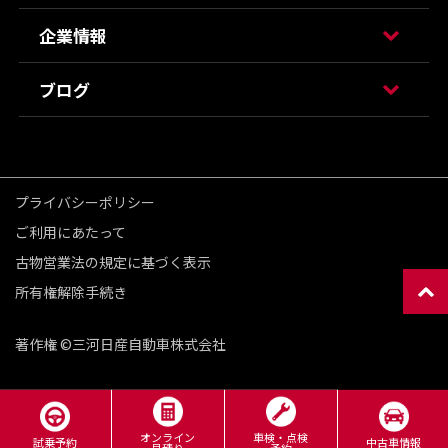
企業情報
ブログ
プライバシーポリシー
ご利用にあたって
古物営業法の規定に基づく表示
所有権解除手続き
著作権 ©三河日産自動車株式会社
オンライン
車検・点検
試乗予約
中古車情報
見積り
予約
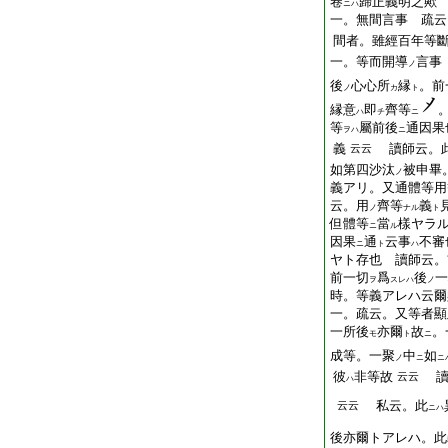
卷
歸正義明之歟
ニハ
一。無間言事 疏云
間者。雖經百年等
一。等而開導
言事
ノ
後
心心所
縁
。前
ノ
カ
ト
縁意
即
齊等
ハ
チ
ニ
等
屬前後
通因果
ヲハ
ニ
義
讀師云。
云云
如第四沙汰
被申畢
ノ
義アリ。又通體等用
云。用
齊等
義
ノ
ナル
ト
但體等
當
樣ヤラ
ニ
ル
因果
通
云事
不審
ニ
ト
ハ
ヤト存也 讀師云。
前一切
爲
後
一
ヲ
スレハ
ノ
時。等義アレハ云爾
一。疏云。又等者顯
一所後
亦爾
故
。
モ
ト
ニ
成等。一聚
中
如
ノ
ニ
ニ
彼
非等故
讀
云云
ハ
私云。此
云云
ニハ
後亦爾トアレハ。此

- [WHAT YOU SHOULD DO] Produce a word-for-word copy of the records, omitting all images.

- [RESULT FOR THIS EXERCISE]
企業情報
ブログ
プライバシーポリシー
ご利用にあたって
古物営業法の規定に基づく表示
所有権解除手続き
著作権 ©三河日産自動車株式会社
オンライン
車検・点検
試乗予約
中古車情報
見積り
予約
卷
歸正義明之歟
ニハ
一。無間言事 疏云
間者。雖經百年等
一。等而開導
言事
ノ
後
心心所
縁
。前
ノ
カ
ト
縁意
即
齊等
ハ
チ
ニ
等
屬前後
通因果
ヲハ
ニ
義
讀師云。
云云
如第四沙汰
被申畢
ノ
義アリ。又通體等用
云。用
齊等
義
ノ
ナル
ト
但體等
當
樣ヤラ
ニ
ル
因果
通
云事
不審
ニ
ト
ハ
ヤト存也 讀師云。
前一切
爲
後
一
ヲ
スレハ
ノ
時。等義アレハ云爾
一。疏云。又等者顯
一所後
亦爾
故
。
モ
ト
ニ
成等。一聚
中
如
ノ
ニ
ニ
彼
非等故
讀
云云
ハ
私云。此
云云
ニハ
後亦爾トアレハ。此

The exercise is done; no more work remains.